- _EXERCISES_:
**A)** From the digital preservation article, reproduce the passage starting with "PDF was specifically" and going on through "always assumed interdependencies.".
**B)** Please translate this sentence from the digital preservation article into Spanish: "File-based systems have almost always assumed interdependencies."
**C)** Pick up the digital preservation article after its last sentence and keep writing.

- _PASSAGE PROVIDED_:
________

Saving the Whale and Saving the Plankton: Digital Preservation and the Environment

 

William Kilbride (DPC)


"The file is not necessarily the atomic unit of data so preservation approaches based on files alone are never likely to be sufficient. Some data sets were always complex aggregates: even the most rudimentary GIS projects are dependent on complicated networks of data drawn from data sources that proliferate and change through time."

 

william3

tiny_bar

I no longer know what data is. That's a problem for someone who thinks some of it is valuable and (a proportion) is going to be valuable in the long term.

I've always side-stepped sterile discussions about data's empirical role within research. For the record, I've never thought that data could speak for itself nor for that matter that objectivity was anything other than a chimera. But I'm also clear that there's enough in our deeper intellectual traditions to prevent a slide to relativism. In any case I've avoided these self-regarding debates by adopting a more practical, if prosaic stance. Data, I've told myself, is everything that's not hardware or software. I'm not sure this naive distinction works any more.

It never really did work. A decade or more ago I was asked to comment on a draft digital preservation strategy for a large government department. Emailed to me as a PDF, the text was encoded in a series of bespoke fonts which some tech-savvy mandarin had decreed would lend authenticity and authority to official documents. Of course these special fonts were not for distribution and for whatever reason my computer, in fact the whole of the University Network, decided that wingdings would be an appropriate replacement. !^&*? as Asterix might say. In the end my government contact, safe inside his departmental computing environment with fancy bespoke fonts printed the document and posted it to me. The text, that is to say the data, was fine. It was the external dependency that confounded us.

This was before the invention of PDF/A and all that clever work to reduce external dependencies. But reducing external dependencies is not fashionable these days: if anything maximising our dependencies is the zeitgeist and for good reasons. If our entire digital infrastructure is packaged as a service then it means every tool and application we would ever need is at our desktops as and when we need it. The highly distributed architecture means services are maintained and distributed by the right people in a timeframe that is highly responsive to needs. So we no longer need to wait for a new release to fix that bug or add that extra bit of flexibility. Because we can all distribute all our fixes the old intermediaries are done for. It's the practical manifestation of globalisation and just-in-time business, delivered to our desktops on a daily basis. Maximising our dependencies means we can concentrate on the part of the business that really matters.

I get it. I even like it. But if I'm struggling to know the edges of data in a PDF document attached to an email circa 1999 then I'm going to be totally flummoxed by data floating on an open ocean of tools and services.

PDF was specifically designed to be shared from one printer to another (more accurately as an "electronic representation of a page-oriented aggregation of text and graphic data, and metadata used to identify, understand and render that data, that can be reproduced on paper or optical microform without significant loss of its information content"; see ISO 2005). It's ubiquitous and should be simple. You don't have to look far for more complex examples: CAD drawings have always relied on sophisticated libraries; audio and video rely upon codecs before they can be rendered. File-based systems have almost always assumed interdependencies.

The file is not necessarily the atomic unit of data so preservation approaches based on files alone are never likely to be sufficient. Some data sets were always complex aggregates: even the most rudimentary GIS projects are dependent on complicated networks of data drawn from multiple sources that proliferate and change through time; complex volatile relational databases are scarcely encountered except through highly tailored queries or views; email servers are really only the base stations for transfers between numerous packaging and unpackaging tools. And these things - electronic documents, relational databases, digital sound and vision, GIS and email - are pervasive. In some senses they are legacy tools that have existed for decades. My point: if the preservation community has found it hard to define the edges of data in a computing paradigm where our tools and data sets were relatively self-contained then we're really going to struggle when they are highly distributed.

________

Dataset rows

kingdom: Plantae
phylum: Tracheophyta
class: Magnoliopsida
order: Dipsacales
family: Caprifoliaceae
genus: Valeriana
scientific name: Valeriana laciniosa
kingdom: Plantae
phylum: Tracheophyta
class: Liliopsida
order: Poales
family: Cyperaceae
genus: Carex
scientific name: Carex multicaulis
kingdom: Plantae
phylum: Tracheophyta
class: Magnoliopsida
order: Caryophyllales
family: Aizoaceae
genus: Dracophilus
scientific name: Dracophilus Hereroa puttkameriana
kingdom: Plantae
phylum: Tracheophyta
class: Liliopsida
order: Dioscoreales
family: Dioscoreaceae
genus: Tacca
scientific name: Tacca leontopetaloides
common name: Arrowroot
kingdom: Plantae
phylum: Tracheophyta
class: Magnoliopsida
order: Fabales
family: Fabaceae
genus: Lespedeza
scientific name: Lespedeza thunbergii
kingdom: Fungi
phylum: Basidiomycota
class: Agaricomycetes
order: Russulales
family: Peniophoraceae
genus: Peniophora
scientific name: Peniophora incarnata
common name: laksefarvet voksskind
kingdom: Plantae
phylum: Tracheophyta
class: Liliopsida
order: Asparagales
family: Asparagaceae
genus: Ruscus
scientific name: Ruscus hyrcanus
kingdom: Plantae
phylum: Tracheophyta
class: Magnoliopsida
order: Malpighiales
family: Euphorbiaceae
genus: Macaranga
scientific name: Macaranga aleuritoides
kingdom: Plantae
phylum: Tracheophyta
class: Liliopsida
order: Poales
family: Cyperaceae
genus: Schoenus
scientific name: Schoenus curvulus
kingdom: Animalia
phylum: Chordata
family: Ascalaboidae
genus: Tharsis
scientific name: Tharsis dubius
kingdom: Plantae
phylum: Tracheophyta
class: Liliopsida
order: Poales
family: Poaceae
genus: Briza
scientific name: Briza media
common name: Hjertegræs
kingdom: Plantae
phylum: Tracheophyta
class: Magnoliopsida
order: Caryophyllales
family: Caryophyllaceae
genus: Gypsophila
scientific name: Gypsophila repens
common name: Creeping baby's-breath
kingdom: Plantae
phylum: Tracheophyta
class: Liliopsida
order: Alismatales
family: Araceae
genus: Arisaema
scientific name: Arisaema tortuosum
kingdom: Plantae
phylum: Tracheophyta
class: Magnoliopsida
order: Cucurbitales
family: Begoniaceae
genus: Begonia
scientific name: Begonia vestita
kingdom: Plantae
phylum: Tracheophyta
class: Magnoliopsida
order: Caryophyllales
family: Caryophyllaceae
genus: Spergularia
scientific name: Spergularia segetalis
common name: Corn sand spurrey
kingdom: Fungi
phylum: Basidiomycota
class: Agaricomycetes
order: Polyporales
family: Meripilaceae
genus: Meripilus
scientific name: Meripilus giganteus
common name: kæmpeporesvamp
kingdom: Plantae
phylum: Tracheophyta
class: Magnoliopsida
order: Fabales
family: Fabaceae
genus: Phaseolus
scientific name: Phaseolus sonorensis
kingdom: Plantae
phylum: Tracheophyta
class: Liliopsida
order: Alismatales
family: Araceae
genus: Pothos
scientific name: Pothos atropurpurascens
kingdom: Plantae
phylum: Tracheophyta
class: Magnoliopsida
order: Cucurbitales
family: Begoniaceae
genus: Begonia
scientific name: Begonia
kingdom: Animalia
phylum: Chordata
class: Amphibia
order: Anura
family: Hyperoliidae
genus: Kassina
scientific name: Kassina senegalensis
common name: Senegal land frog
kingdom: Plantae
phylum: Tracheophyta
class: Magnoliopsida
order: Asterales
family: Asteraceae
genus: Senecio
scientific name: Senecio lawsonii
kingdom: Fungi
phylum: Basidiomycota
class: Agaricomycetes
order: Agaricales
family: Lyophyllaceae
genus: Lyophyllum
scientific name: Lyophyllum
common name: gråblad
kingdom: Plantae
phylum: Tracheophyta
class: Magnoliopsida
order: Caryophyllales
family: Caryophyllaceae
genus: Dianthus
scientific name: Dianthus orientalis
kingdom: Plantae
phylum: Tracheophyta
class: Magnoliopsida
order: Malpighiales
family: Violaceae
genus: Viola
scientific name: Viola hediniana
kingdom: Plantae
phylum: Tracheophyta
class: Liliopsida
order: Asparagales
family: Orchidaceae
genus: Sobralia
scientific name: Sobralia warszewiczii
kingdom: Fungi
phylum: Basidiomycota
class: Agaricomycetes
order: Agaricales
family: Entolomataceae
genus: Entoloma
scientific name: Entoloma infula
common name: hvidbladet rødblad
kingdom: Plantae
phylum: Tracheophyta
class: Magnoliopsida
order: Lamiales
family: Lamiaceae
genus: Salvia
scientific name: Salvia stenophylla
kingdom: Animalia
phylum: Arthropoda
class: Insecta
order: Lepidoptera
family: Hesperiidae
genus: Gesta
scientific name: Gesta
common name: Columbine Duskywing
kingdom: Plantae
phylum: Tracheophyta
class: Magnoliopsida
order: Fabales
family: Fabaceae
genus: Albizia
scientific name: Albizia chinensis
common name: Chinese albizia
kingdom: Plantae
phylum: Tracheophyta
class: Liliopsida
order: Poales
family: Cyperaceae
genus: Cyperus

________

- _RESPONSES TO THE EXERCISE_:
**A)**
PDF was specifically designed to be shared from one printer to another (more accurately as an "electronic representation of a page-oriented aggregation of text and graphic data, and metadata used to identify, understand and render that data, that can be reproduced on paper or optical microform without significant loss of its information content"; see ISO 2005). It's ubiquitous and should be simple. You don't have to look far for more complex examples: CAD drawings have always relied on sophisticated libraries; audio and video rely upon codecs before they can be rendered. File-based systems have almost always assumed interdependencies.

**B)** Los sistemas basados en archivos casi siempre han dado por supuestas las interdependencias.

**C)**
More importantly, if remembering is not built into the infrastructure then for the time being we live on the edge of forgetfulness and manipulation: authentic fragments of antiquity may be simply lost, or worse supplanted with dissembling figments of iniquity. Data loss is not the problem. It's the resulting futility, confusion, and deceit that keeps me awake.

Let me replay this in plainer terms. In a world where services and data are managed remotely then the consumer is dependent on remote producers and suppliers. These may depend on other services and producers, who may in turn rely on others. This creates a long chain of interdependency. But each supplier is at liberty to update, alter or withdraw a service, meaning that the supply chain may change without the consumer knowing. That's fine so long as it always produces the same results. Changes - whether subtle variations or gross deviations - will only become apparent after the fact, and potentially after it is too late. So the Internet is an Internet of Dependencies and, except for very specialist circumstances, this means that if we are concerned to preserve authenticity, we need to think about more than data.

Advocates and close followers of TIMBUS will understand this already and would point to things like context capture, environment description, risk assessment and legalities lifecycle management as key tools to help us address the topic. For my part I wonder what this means for some of the assumptions that frame digital preservation.

For one thing, it suggests that much of our previous concern about file types and obsolescence is misplaced. It's taken me a long while to understand this point. Others have argued this more coherently for longer and I can certainly see the capacity issue when I look at the growing quantities of data that we face. But a few years ago those that dismissed concerns about file types seemed to be tilting at windmills. Perhaps it's the emergence of the computing environments which they accurately predicted which makes it seem more real to me now. Any repository whose workflows assume that files are the basic unit of ingest and access will need to shape up soon, and their preservation planning will need to adapt pretty quickly too.

If we're spending less time worrying about file types in future, then it will be because we're more worried about managing relationships between files, services and applications. It's not that the contents or structure of files will become unimportant: instead we will need an extra layer of skills to manage and authenticate the environments in which they make sense. It's not that migration will cease to be important, rather that emulation and virtualisation tools will become more important than they've done for a decade or so.

These long chains of dependency also mean that we will soon be testing the coherence of the repository as a concept. To the dismtay of colleagues I've already argued that the idea of the trusted digital repository is beginning to look a bit jaded. Digital preservation is not a place, it's an activity, so if we concentrate our efforts on a 'repository' then we ignore all the complex interactions and tools that have to go on around it. It's not the repository we trust; it's the staff and the tools and the peer review and the standards that matter. And in the context of preservation micro-services in which 'everything as a service' holds we need to fin better ways of managing trust through the same sorts of dependencies that are described above.

But there's more to it than that. There's a limit to the amount of material we can reasonably expect to place in a repository. The idea of a single place to store and secure digital content works fine where you can replicate, fix and transfer relatively self-contained content and components. But if you want to preserve an entire ecosystem then a repository is only one part of the solution and not necessarily the most important part. We need to add a more active field work component to our understanding of digital preservation. The result is closer to nature conservation or heritage management than archiving. It's more like designating ancient monuments or protecting nature reserves where the specific highly valued services can be managed in situ. You can't save the whale without also saving the plankton.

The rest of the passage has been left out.